When you go back to the beginning, when you return to the blank page after a long hiatus of writing, don’t worry about what’s been dormant for so long (mind or pen). Don’t worry about what may be hidden behind the clouds of age or, say, too much fun in your twenties. Grab onto the first word, the first image, and let your pen guide you. Your poem, your story, will write itself.

Listening, Writing, Thinking

from Ojibwe.net, Traditional Songs, sung by Margaret Noodin

There is a place, there is always a place, to which you return, in mind or in spirit or in the movement of your own two feet, where you rest a moment and appreciate the quiet, the solitude. Just you. And the water.

The yellowed leaf from a cottonwood tree, its tip pointing south, the whole of it — blade and stem — riding the current between this stone and that, until it comes to rest beside you, between rock and moss.

Granddaughter.*
The water can hear you.
The water has memory.

The water trickles by. The sun warms your back. The wind on your neck, relief.

Oh I am thinking.**
Oh I am reminded.

How far you have come. How far you have yet to go.

*Granddaughter …. from Sing the Water Song.
**Oh I am thinking … from Nindinendam

Begin again.

I might have cried, but for the moon and for the thought of you tracing the places we once had been, the person I had promised you I’d be.

~ from Journey: a traveler’s notes by William Sulit and Beth Kephart

On the flight home to Texas, you realize just how long it’s been.
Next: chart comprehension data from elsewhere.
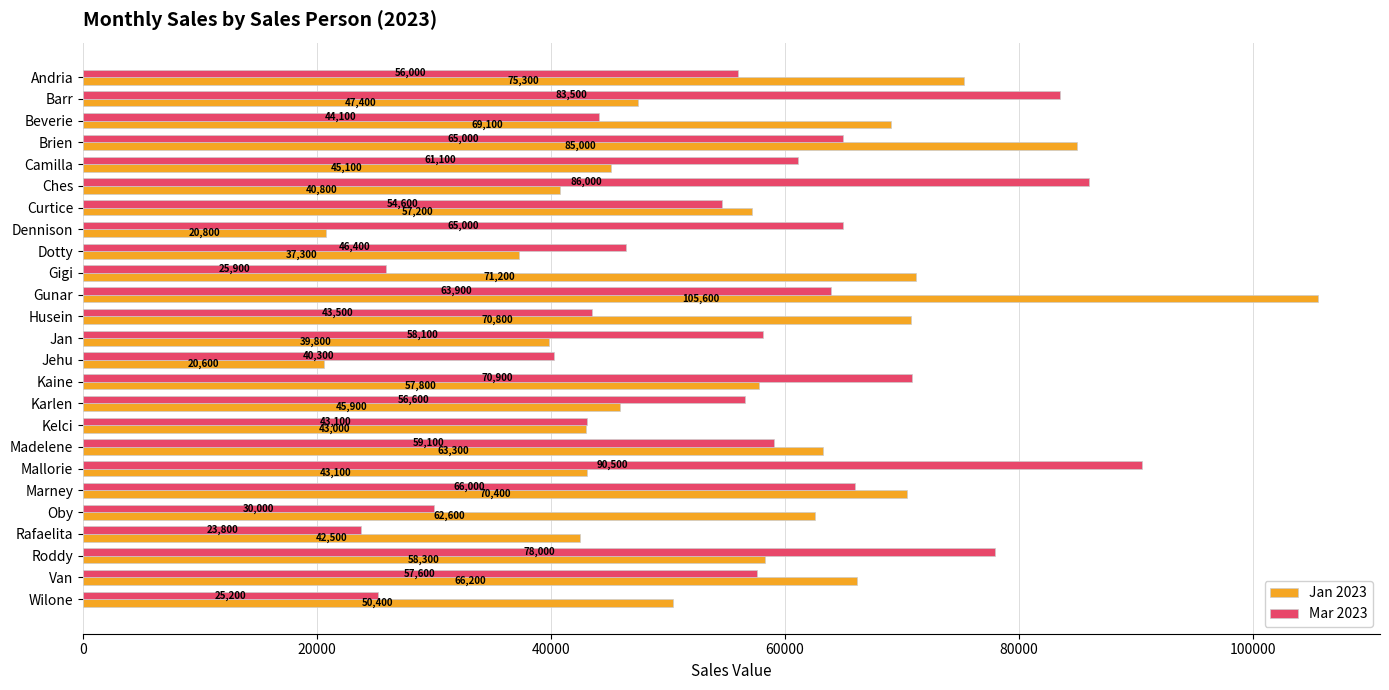

How many categories are shown in the chart?

25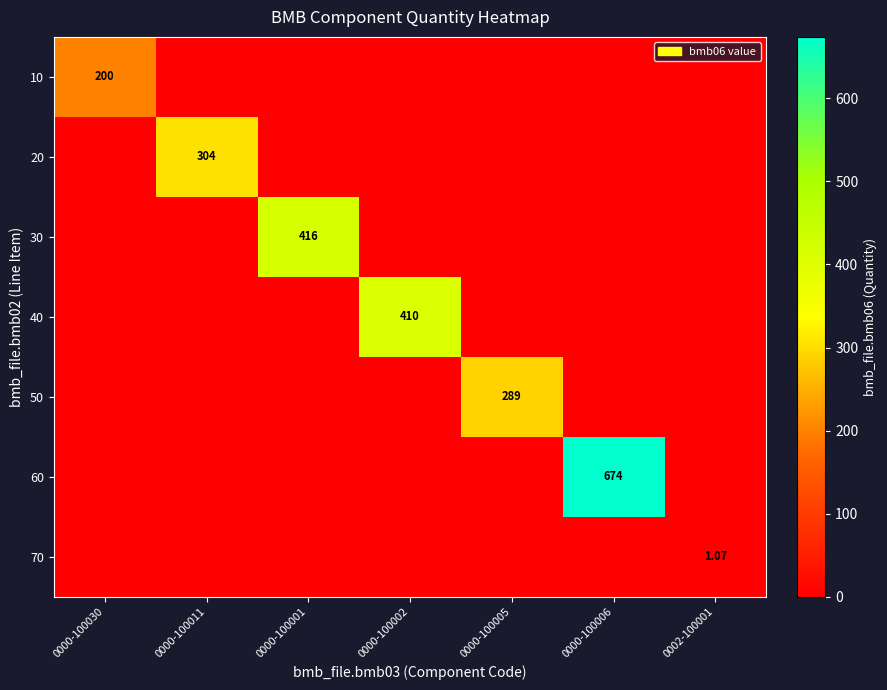

Which has a higher value, 0000-100002 or 0002-100001?

0000-100002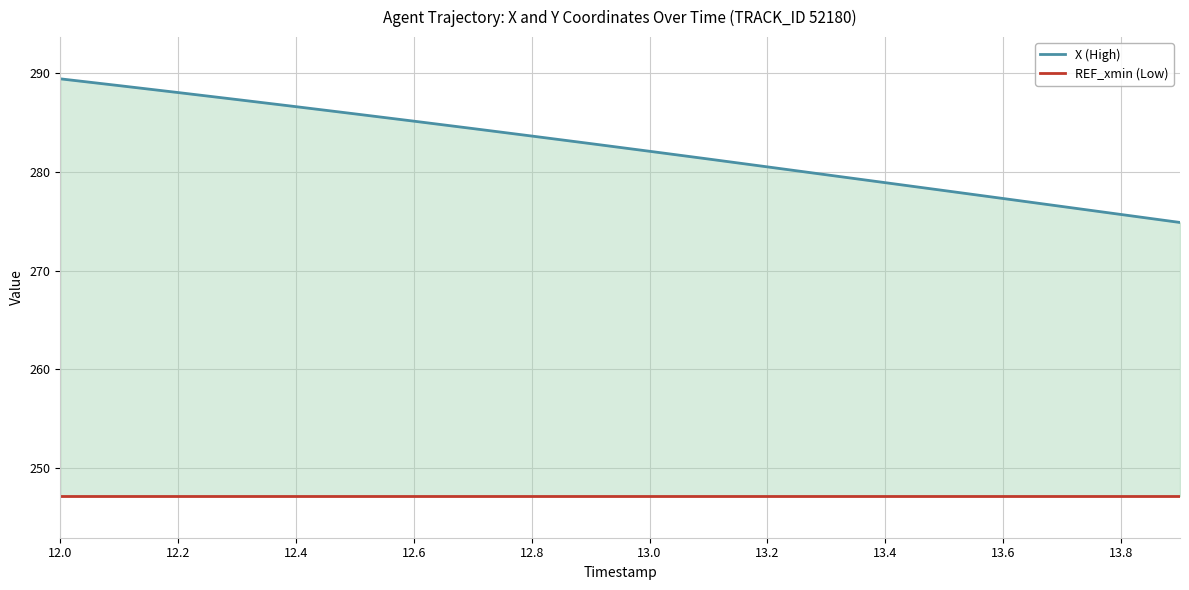

True or false: REF_xmin (Low) has more than 2 interior local peaks.

False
Since you’ve flown. Since you’ve seen your father, your sisters, your mother’s sister, those who know you best. Of course, it feels like forever, but it’s only been two years. Still, you are not the same person you were when they saw you last. When you last saw them.

Of course, there’s the pandemic, where you’ve been forced to slow down and take in more of what was right in front of you. But in the last two years, you lost your footing in a few places, got back up bruised, fractured, heart worn and weary. The bruises heal. The fractures dredge up an old pain you thought you had put to rest. Where weariness sets in is during the weeks of stepping gingerly, barely breathing. There was the month of anger. Of course, anger. And to measure it by a month isn’t entirely correct; anger, like grief, comes in waves and is marked by varied lengths of intensity.
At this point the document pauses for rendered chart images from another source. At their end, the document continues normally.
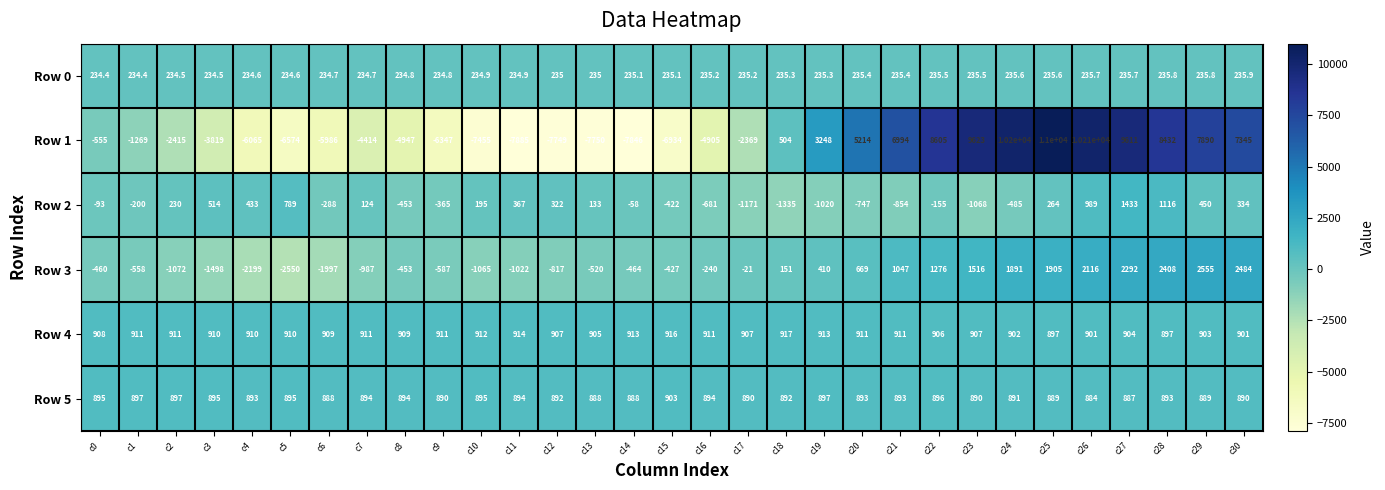

What is the sum of all Row 4 values?

28155.0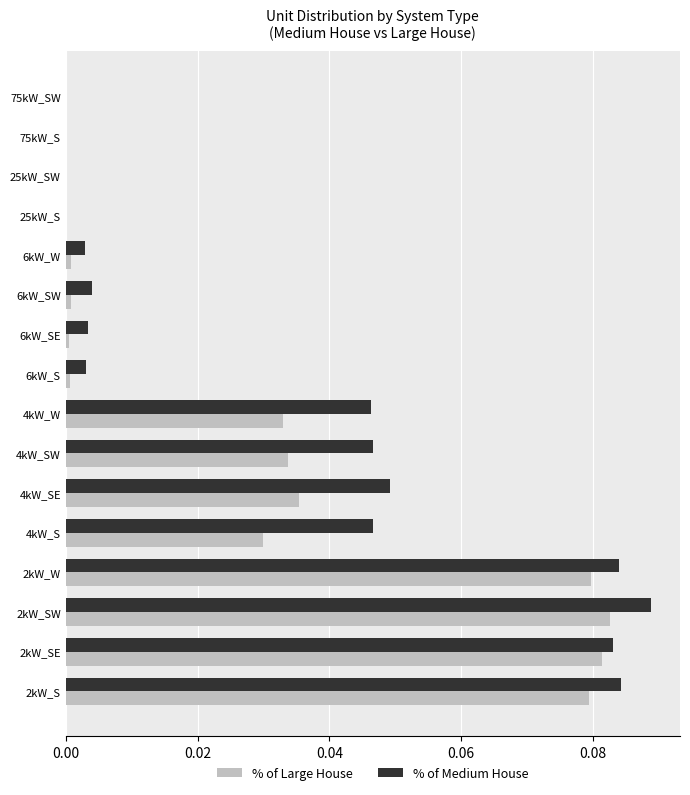

Which category has the highest value across all series?

2kW_SW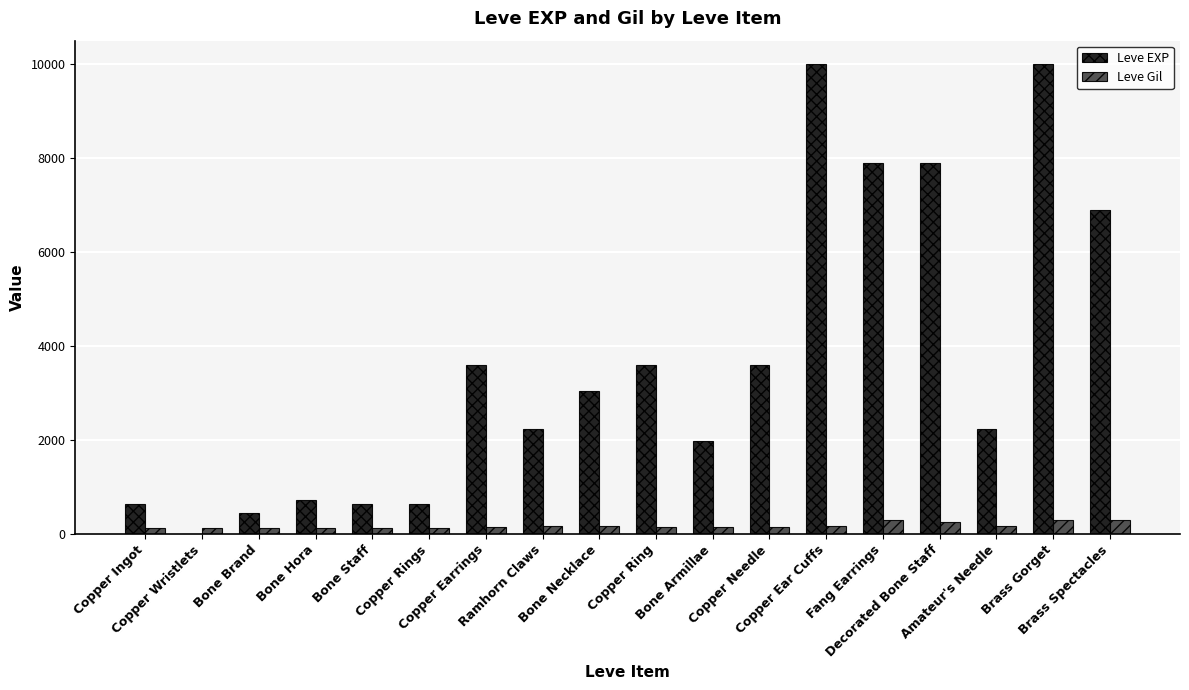

Which series has the largest total across all categories?

Leve EXP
This pandemic was nothing.

When the weather warms and the restrictions ease, you open the door, step outside. The yard is beat up, in front and in back, and full of dandelions. You gather your spade buried somewhere deep in the garage and begin carving out each one that has taken root, like you might cut around a festering sore. You pray for forgiveness. Dandelions, after all, have merit. This simple act of attention becomes a meditation so, of course, you stay outside longer than you had planned. You dream about summer, schedule a long visit with family, buy the plane tickets.

You are greeted at the airport by your sister who looks just like your mother, so much so that your heart skips and you whisper, Thank you.
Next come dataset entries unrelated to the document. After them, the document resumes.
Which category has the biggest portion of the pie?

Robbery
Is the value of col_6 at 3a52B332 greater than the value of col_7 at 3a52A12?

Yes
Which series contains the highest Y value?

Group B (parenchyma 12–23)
She chauffeurs you for miles to each cornerstone (because there is more than one). It’s strange to feel lost in the place where you grew up. The roads have changed – names and directions, are still changing. But when you take the wheel, you take your time and drive with the windows down.

The rush of the Texas heat, the sound of your cousin’s laughter, the spirit of your kids and the joy as they tap into your roots (why have you kept them away for so long?), the wide-open spaces, your father’s tender heart, the words of your aunt who says, Your mother would be proud.

There it is. Everything you need to begin again.